In SAS, I can attach a macro variable to a column name.  For example:

%let year=2013;

proc sql;

create table student as

select id, major as MAJOR_&YEAR

...

This results in a column name of MAJOR_2013.

I'm trying to do the same thing in DI Studio.   When I map from the source table to the target, I rename the target table column MAJOR_&YEAR.    The result is then MAJOR_&YEAR rather than MAJOR_2013 like I get in SAS.   Even if I put that macro variable in quotes, like MAJOR_"&YEAR", my resulting target table column name is MAJOR_"&YEAR".   I am either doing something wrong in DI Studio or DI Studio doesn't behave the same as SAS in this particular situation.   Has anyone successfully used a macro variable in a column name in DI Studio?   Thanks.

3 REPLIES 3
DaveR_SAS
SAS Employee

Is it possible that the SAS Application Server that executes the job is not able to access the library where the macros are stored? If so, regsiter the librarty and assign it to the app server.

Pylon53
Calcite | Level 5

I create the macro variable in a user-written transformation at the start of the job, so the macro variable is available.  I can use it in logic successfully.

Patrick
Opal | Level 21


"...or DI Studio doesn't behave the same as SAS"

I'm picking this bit from your post because it's important that you understand what DI Studio does and what "SAS" does.

DI Studio is a client where one can define ETL jobs in metadata. Based on this metadata DI studio then creates SAS code which gets executed on the SAS server. So it's always the same "SAS" which actually executes.

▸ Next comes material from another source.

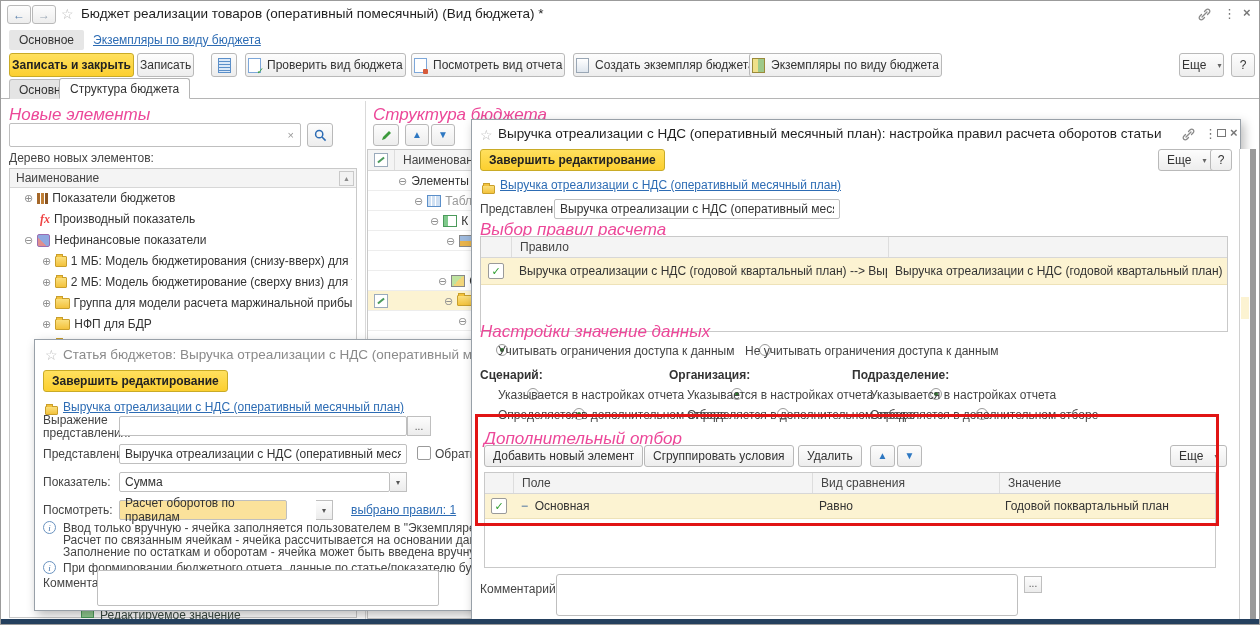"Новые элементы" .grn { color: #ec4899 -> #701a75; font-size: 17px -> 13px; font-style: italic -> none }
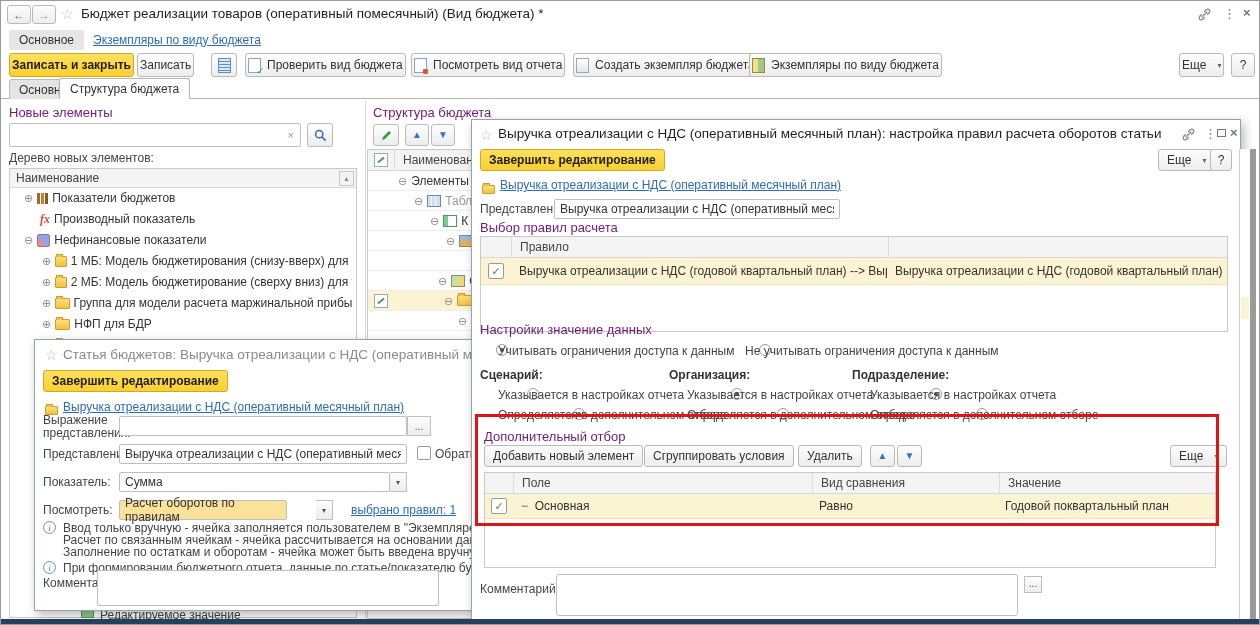"Посмотреть:" span.a { text: Посмотреть -> Заполнение }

What you need to do is to look at the code generated - and eventually the log - because this will tell you what and why things are not working.

Creating columns via code (eg. using Proc Transpose) is quite easy in SAS but it's kind-of an issue with any ETL (and also databases by the way). You need (and want) stable table structures to map columns from source to target.

You can of course re-create the table always when you're running the code and change the table structure (number and names of columns) every single time. If you then also need to have table metadata for this you can execute Proc Metadata which can create or update the corresponding table metadata for you. But what are  you going to do with this table metadata then? The new columns won't be mapped to anything in your flow.

You might need to re-think your approach in an ETL context and try to go for a long table structure instead of a wide one (=have a year (or date) column and several rows instead of several columns).